Блез взглянул на «Искушение», на Кафку и на собравшихся джокеров.

Нельзя, чтоб они узнали…

Добрый храбрый Арахис. Я спрашивал себя, чем я мог заслужить такую невиданную преданность. Все мои усилия привели к тому, что Арахис был мертв. Я убил друга, разрушил свою мечту, и Тахион все еще в заточении.

Очень, мать его, эффективно.

– Он покончил с собой, Блоут, – прокукарекал Блез. Он дразнил меня в мыслях, поощряя к спору. – Он помогал бежать моему старому дедушке. Он влез в мои дела, но я не тронул его. Конечно же, ты все это знаешь, не так ли? Ты ведь слушал, верно? Губернатор Блоут знает все.
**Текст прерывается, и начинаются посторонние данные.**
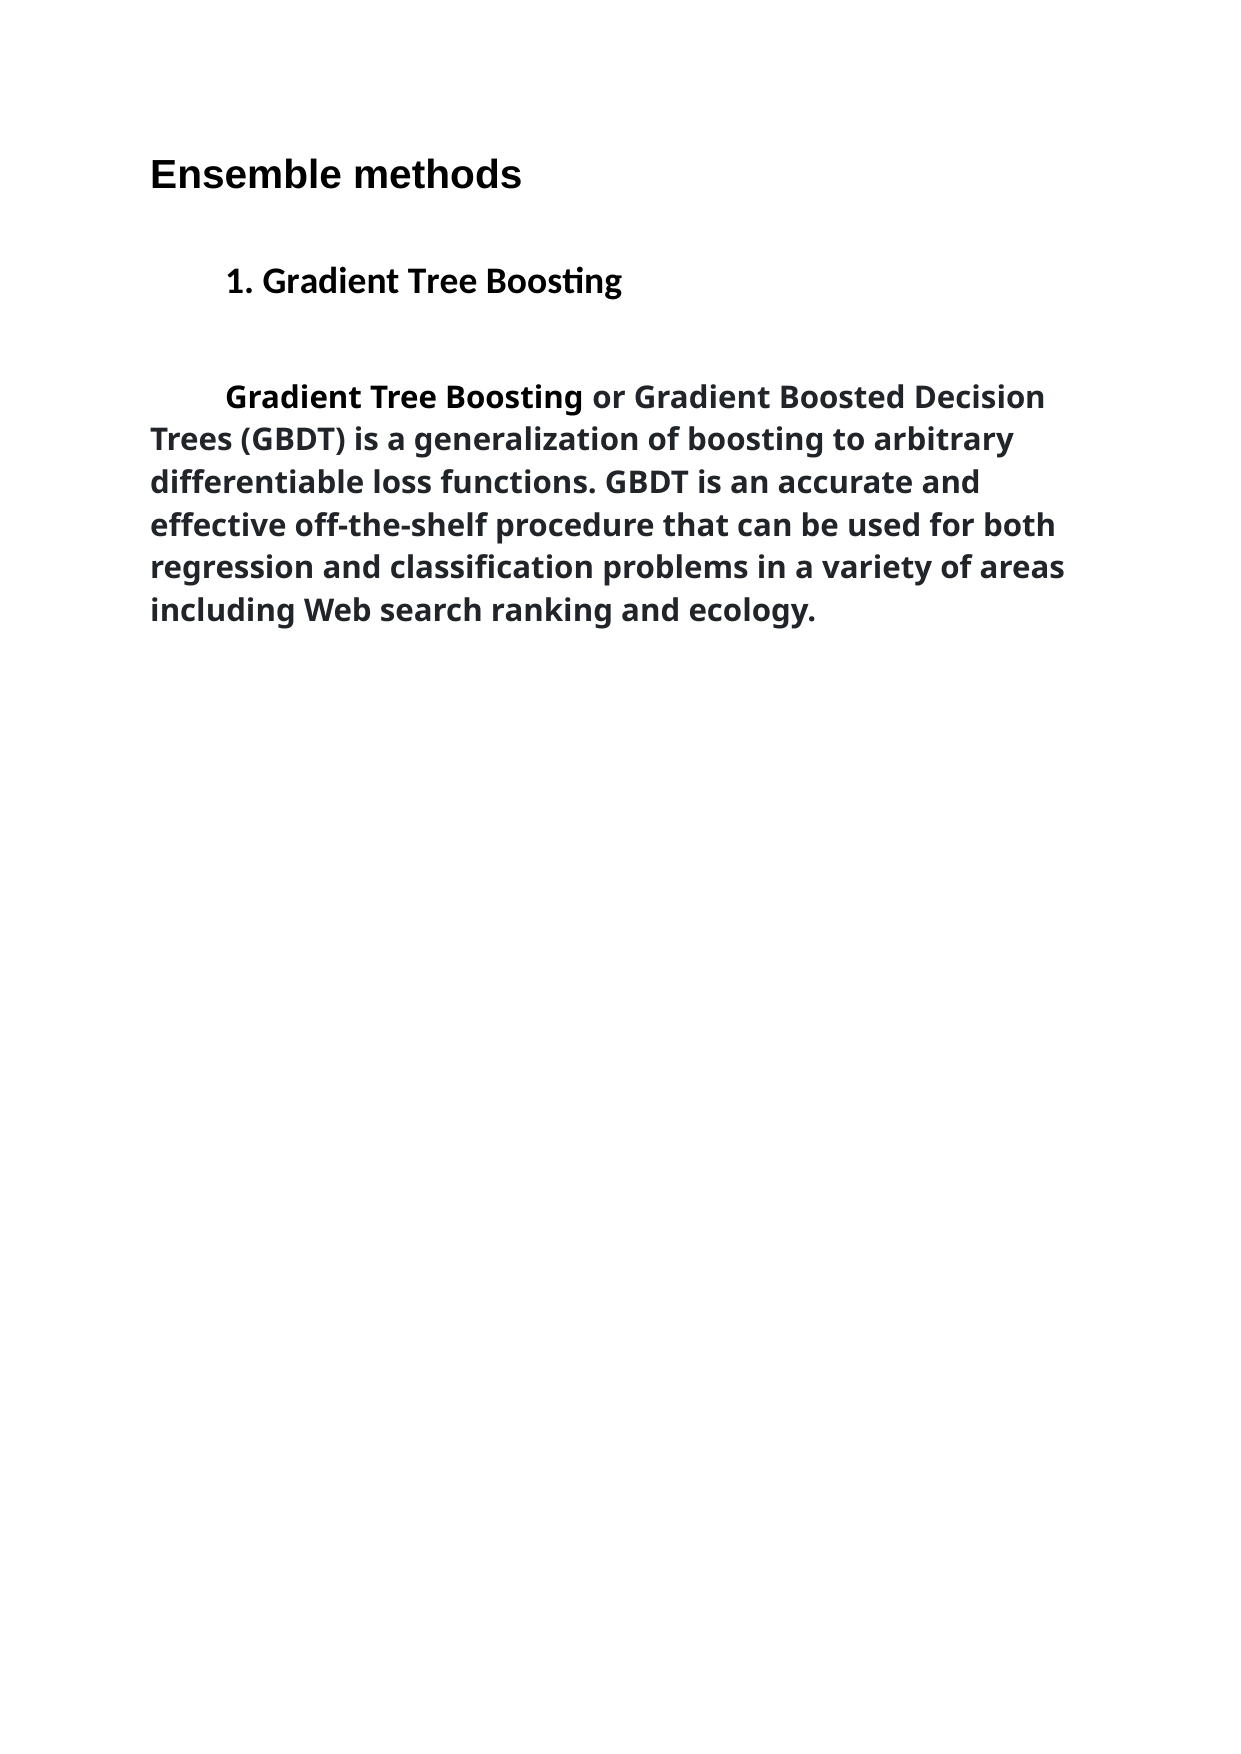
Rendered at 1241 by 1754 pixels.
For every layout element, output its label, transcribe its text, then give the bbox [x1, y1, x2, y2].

subtitle Gradient Tree Boosting or Gradient Boosted Decision Trees (GBDT) is a generalization of boosting to arbitrary differentiable loss functions. GBDT is an accurate and effective off-the-shelf procedure that can be used for both regression and classification problems in a variety of areas including Web search ranking and ecology. [150, 375, 1090, 630]
text 1. Gradient Tree Boosting [150, 257, 1090, 303]
text Ensemble methods [150, 150, 1090, 197]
Внутри он насмехался: я знаю, что это был ты, Блоут. У этого гребаного Арахиса не нашлось бы и пары извилин, чтобы связать их вместе. Он все это не сам придумал, не так ли? Блез позволял мыслям скользить из-за завесы, закрывающей его разум.
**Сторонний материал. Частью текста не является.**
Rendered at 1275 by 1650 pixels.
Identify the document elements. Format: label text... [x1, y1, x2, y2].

– Убирайся отсюда, Блез, – сказал я. – Ты сделал, что хотел. А теперь убирайся.

Но Блез хотел хвастать, он хотел расхаживать передо мной с важным видом. Он смеялся, рассуждая о том, что это станет уроком для любого, кто решит, что может вмешиваться в его дела, что он сделает то же с каждым, кто встанет у него на пути. С каждым. Он смотрел на меня, когда говорил это.

– Ты получил назад Тахиона, – сказал я ему. Я посмотрел на Арахиса, окровавленная жертва, принесенная ради меня. Снова нахлынули слезы, и мой голос сломался. – Арахис мертв. Кончай это.

Блез просто фыркнул и продолжал расхаживать туда-сюда.

– Блез, я предупредил тебя… – Даже для меня мое неистовство звучало как пустая фраза из плохого кино, а тело Арахиса было символом того, как мало значили мои слова. Я не удивился, когда Блез просто рассмеялся. Охрана подняла оружие, стволы следили за рыжеволосым парнем, но он просто отмахнулся от них.

Он просто продолжал хохотать.

– Собираешься приказать им стрелять, губер? Думаешь, это меня остановит? Может быть, мне прыгнуть в одного из них и начать стрелять первым?

– Опустите оружие, – сказал я своим людям.

Блез засмеялся громче.

– Как это похоже на тебя, губер. Ты никогда никого не убиваешь. Прайм классифицировал тебя: ты тряпка. И чертовы пещеры, это тоже ты. Им не стоит беспокоиться, что ты захочешь перебраться в Нью-Йорк. Ты ведь в любом случае не сделаешь этого, не так ли? Думаю, нет. Ведь тогда ты можешь кому-нибудь навредить. И ты был тряпкой с моим дедом. Ты мог послать целый отряд джокеров или использовать тузов-ренегатов, но ты не стал. Ты попытался все сделать тайно и бескровно. Ты послал Арахиса, я знаю, что это был ты, губернатор. Это был план тряпки, на нем огромными буквами было написано «Блоут». Блоут не делает зла джокерам, джамперам, никому. Блоут хочет создать волшебную страну, где все целуются, обнимаются и любят друг друга, все, окруженные маленькой Блоутовой Стеной. И знаете что? Это, мать вашу, глупо.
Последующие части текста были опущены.